The Florida Marlins have won 12 of their first 18 games and their bullpen is a huge reason why. Through Friday’s games, Florida’s relievers own a miniscule 1.63 ERA and have held opposing hitters to a .180 batting average -- both best in the majors.
Part of the success can be attributed to plain good fortune, as opponents own a .218 batting average on balls in play, second-lowest in baseball. But with the Marlins’ starters posting an ERA of 4.01 (15th in majors), their relievers have carried the staff thus far.
Marlins Relievers This Season
The contributions of middle reliever Brian Sanches cannot be discounted. He has yet to allow a run and has surrendered only one hit in his 10 ⅔ innings. Sanches is the only player in the majors to log at least 10 innings this season while allowing only one hit or fewer.
Sanches has been very effective against the first batter he’s faced in his six appearances. He’s allowed just one of those hitters to reach base, and that was via an intentional walk. Sanches has yet to give up a hit against his two primary offspeed pitches -- the changeup and curve.

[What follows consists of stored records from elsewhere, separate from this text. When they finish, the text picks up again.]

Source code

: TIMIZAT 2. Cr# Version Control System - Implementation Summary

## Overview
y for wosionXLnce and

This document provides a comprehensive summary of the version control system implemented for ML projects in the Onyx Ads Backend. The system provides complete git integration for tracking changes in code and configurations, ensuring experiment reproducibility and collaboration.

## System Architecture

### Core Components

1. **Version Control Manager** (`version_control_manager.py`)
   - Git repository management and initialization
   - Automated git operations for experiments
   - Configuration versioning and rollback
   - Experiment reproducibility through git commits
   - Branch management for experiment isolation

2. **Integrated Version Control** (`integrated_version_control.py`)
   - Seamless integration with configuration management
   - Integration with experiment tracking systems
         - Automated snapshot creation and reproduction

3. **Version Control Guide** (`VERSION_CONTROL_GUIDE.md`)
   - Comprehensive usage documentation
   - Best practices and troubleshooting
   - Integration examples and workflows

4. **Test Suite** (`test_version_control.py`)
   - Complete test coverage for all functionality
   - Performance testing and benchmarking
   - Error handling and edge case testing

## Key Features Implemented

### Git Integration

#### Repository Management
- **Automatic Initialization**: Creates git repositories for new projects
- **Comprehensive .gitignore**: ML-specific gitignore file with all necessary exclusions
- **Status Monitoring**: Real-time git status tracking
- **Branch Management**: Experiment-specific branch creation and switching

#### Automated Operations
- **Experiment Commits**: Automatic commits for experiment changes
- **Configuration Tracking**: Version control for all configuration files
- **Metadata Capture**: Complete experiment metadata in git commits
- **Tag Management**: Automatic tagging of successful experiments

One of the great closers of this generation, Joe Nathan, has struggled mightily in his comeback from Tommy John surgery, which forced him to miss the entire 2010 season. His 250 saves are fifth-most among active pitchers, but the Minnesota Twins have already lifted him from his traditional closer role. Nathan has posted a WHIP above 2.00 and hitters own a 1.078 OPS against him. His fastball has lost about two miles per hour compared to 2009, as has his slider. That could be a big reason why Nathan has an ERA over 11.00 so far this year.
Under the Radar
Boston Red Sox reliever Daniel Bard had himself an impressive week. Between Saturday and Thursday, Bard logged 4 ⅔ scoreless innings. Of the 15 batters faced, he allowed just three to reach base. In that span, batters swung at pitches outside the strike zone over 23 percent of the time, including a chase percentage of 55.6 with two strikes (league average: 40.5 pct).